The authors also noted that differences in summary length, organization, and tone could influence clinician interpretations and subsequent decision-making. Furthermore, LLMs might exhibit biases, such as sycophancy, where responses are tailored to user expectations. To address these concerns, the authors called for comprehensive standards for LLM-generated summaries, including testing for biases and errors, as well as clinical trials to quantify potential harms and benefits.
The Path Forward
Generative AI holds significant promise for transforming healthcare and reducing clinician burnout, but realizing this potential requires comprehensive standards and regulatory clarity. A 2024 study published in npj Digital Medicine emphasized the need for defined leadership, adoption incentives, and ongoing regulation to deliver on the promise of generative AI in healthcare.
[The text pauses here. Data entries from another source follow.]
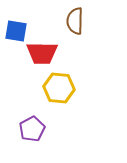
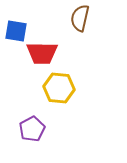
brown semicircle: moved 5 px right, 3 px up; rotated 12 degrees clockwise
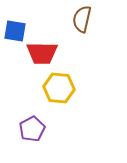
brown semicircle: moved 2 px right, 1 px down
blue square: moved 1 px left
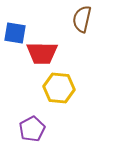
blue square: moved 2 px down
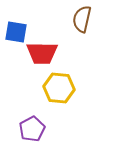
blue square: moved 1 px right, 1 px up
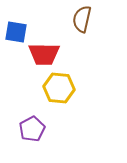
red trapezoid: moved 2 px right, 1 px down
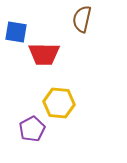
yellow hexagon: moved 15 px down
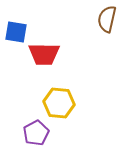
brown semicircle: moved 25 px right
purple pentagon: moved 4 px right, 4 px down
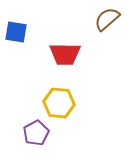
brown semicircle: rotated 36 degrees clockwise
red trapezoid: moved 21 px right
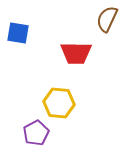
brown semicircle: rotated 24 degrees counterclockwise
blue square: moved 2 px right, 1 px down
red trapezoid: moved 11 px right, 1 px up
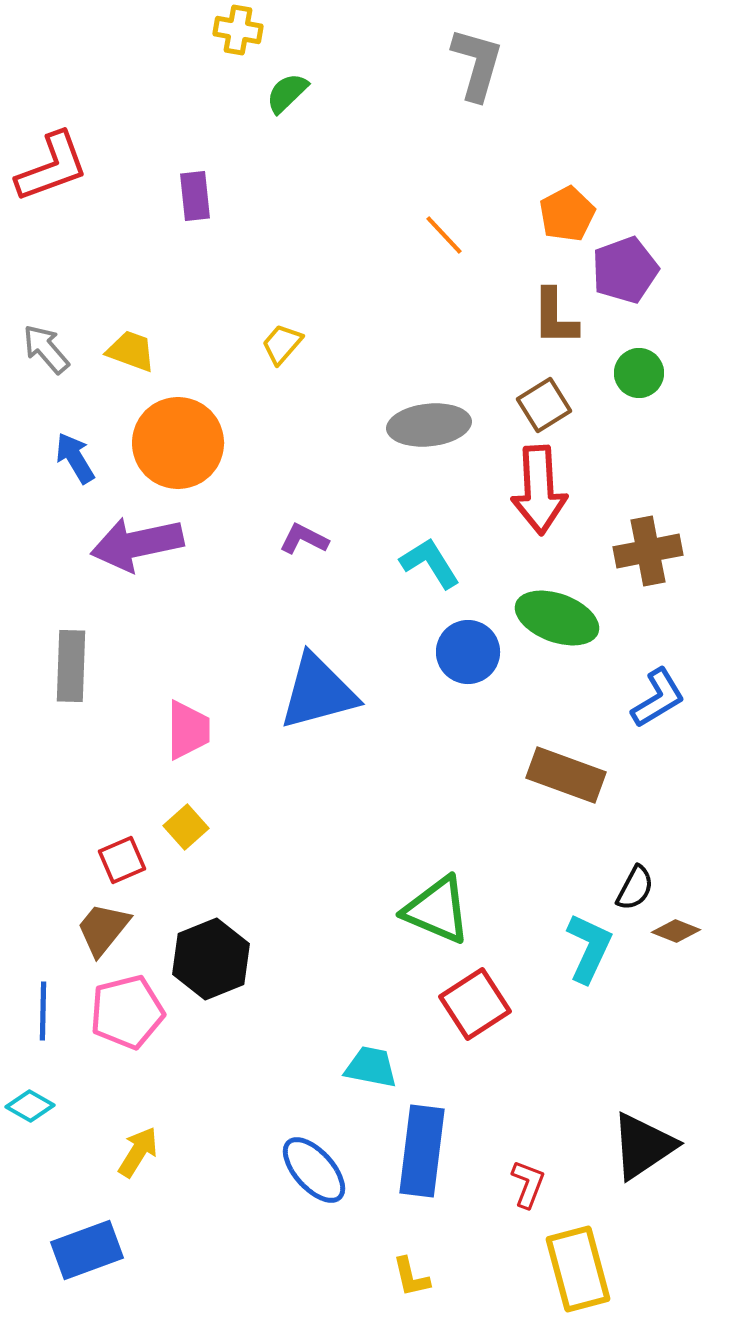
Leadership should focus on establishing guidelines for LLM performance and identifying optimal clinical settings for AI tool trials. The study suggested that a subcommittee within the FDA, comprising physicians, healthcare administrators, developers, and investors, could effectively lead this effort.
Additionally, widespread deployment of generative AI will likely require payer incentives, as most providers view these tools as capital expenses.
With the right leadership, incentives, and regulatory framework, generative AI can be effectively implemented across the healthcare continuum to streamline clinical workflows and improve patient care.